**DATA FOR PROCESSING:**
====
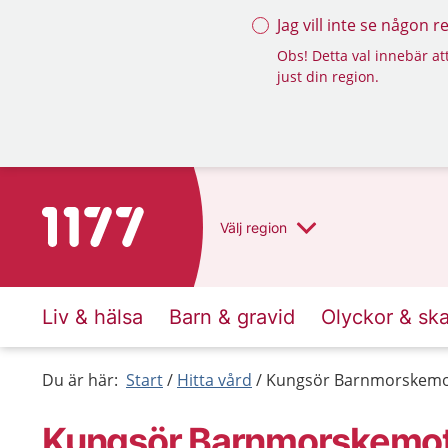
Jag vill inte se någon 
Obs! Detta val innebär att
just din region.
Till startsidan för 1177
Välj
region
Liv & hälsa
Barn & gravid
Olyckor & sk
Du är här:
Start
Hitta vård
Kungsör Barnmorskemo
Kungsör Barnmorskemot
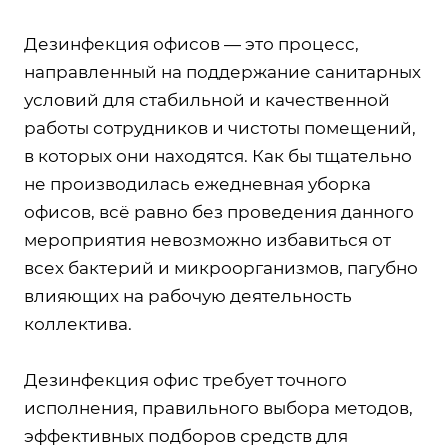
Дезинфекция офисов — это процесс,
направленный на поддержание санитарных
условий для стабильной и качественной
работы сотрудников и чистоты помещений,
в которых они находятся. Как бы тщательно
не производилась ежедневная уборка
офисов, всё равно без проведения данного
мероприятия невозможно избавиться от
всех бактерий и микроорганизмов, пагубно
влияющих на рабочую деятельность
коллектива.
Дезинфекция офис требует точного
исполнения, правильного выбора методов,
эффективных подборов средств для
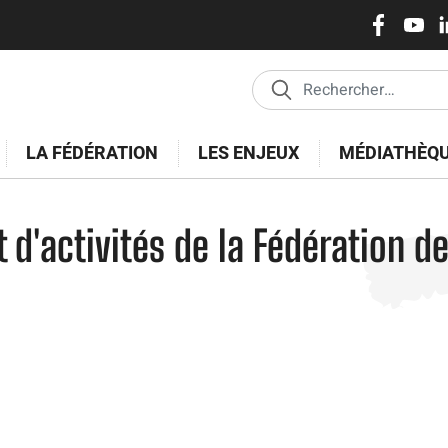
Réseaux
Pasar
al
sociaux
contenido
principal
LA FÉDÉRATION
LES ENJEUX
MÉDIATHÈQ
 d'activités de la Fédération d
====
Could you output all the entries above exactly as written, leaving out the pictures?

Jag vill inte se någon 
Obs! Detta val innebär att
just din region.
Till startsidan för 1177
Välj
region
Liv & hälsa
Barn & gravid
Olyckor & sk
Du är här:
Start
Hitta vård
Kungsör Barnmorskemo
Kungsör Barnmorskemot
Дезинфекция офисов — это процесс,
направленный на поддержание санитарных
условий для стабильной и качественной
работы сотрудников и чистоты помещений,
в которых они находятся. Как бы тщательно
не производилась ежедневная уборка
офисов, всё равно без проведения данного
мероприятия невозможно избавиться от
всех бактерий и микроорганизмов, пагубно
влияющих на рабочую деятельность
коллектива.
Дезинфекция офис требует точного
исполнения, правильного выбора методов,
эффективных подборов средств для
Réseaux
Pasar
al
sociaux
contenido
principal
LA FÉDÉRATION
LES ENJEUX
MÉDIATHÈQ
 d'activités de la Fédération d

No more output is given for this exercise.